A reclamante alega, em síntese, que referida decisão violou o teor da Súmula Vinculante 10, pois afastou a aplicabilidade da Lei Estadual 10.547/2000, que estabelece procedimentos, proibições, regras de execução e medidas de precaução para o emprego do fogo em práticas agropastoris, sem a necessária arguição de sua inconstitucionalidade no órgão colegiado competente.

Pugna, dessa forma, pela concessão da liminar para suspender os efeitos do acórdão reclamado.

Em 1º/7/2011, foram solicitadas prévias informações ao Tribunal de Justiça do Estado de São Paulo, as quais foram recebidas nesta Corte em 15/7/2011.

Em 2/8/2011, vieram-me os autos conclusos em virtude de licença médica concedida ao Min. Joaquim Barbosa no período de 1º a 30/8/2011.

É o breve relatório.

Decido.

Entendo que é o caso de concessão da liminar.

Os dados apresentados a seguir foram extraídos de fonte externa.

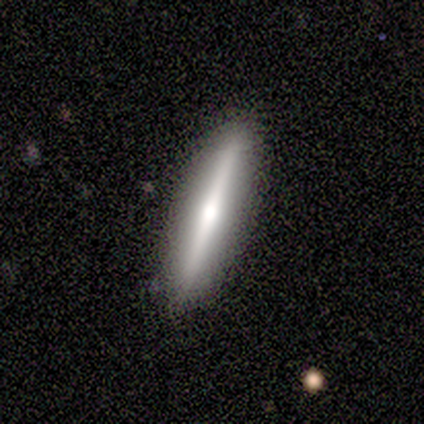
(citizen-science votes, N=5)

A reclamação utiliza como paradigma o verbete da Súmula Vinculante 10, in verbis:

"Viola a cláusula de reserva de plenário (CF, artigo 97) a decisão de órgão fracionado de tribunal que, embora não declare expressamente a inconstitucionalidade de lei ou ato normativo do poder público, afasta sua incidência, no todo ou em parte".

Parece-me o caso dos autos, pois o órgão fracionário terminou por afastar, sem observância do art. 97 da Constituição Federal, a aplicação da Lei Estadual 10.547/2000.

Por oportuno, transcrevo o seguinte trecho do voto condutor do acórdão reclamado:

"(...) não há que se considerar a superveniência da Lei n. 10.547/2000, que autoriza as queimadas nos canaviais, mas dispensa a realização de estudo prévio de impacto ambiental, porque afronta a Constituição Federal nos termos do artigo 225, § 1º, inciso IV, propiciando atividade degradadora do meio ambiente e colocando em risco a qualidade de vida da população, atingindo, inclusive, a flora e a fauna.

É inadmissível que uma lei estadual venha regular normas federais, por uma questão de hierarquia, quem dirá, contrariar uma norma constitucional".

Isso posto, defiro a liminar para suspender o acórdão reclamado.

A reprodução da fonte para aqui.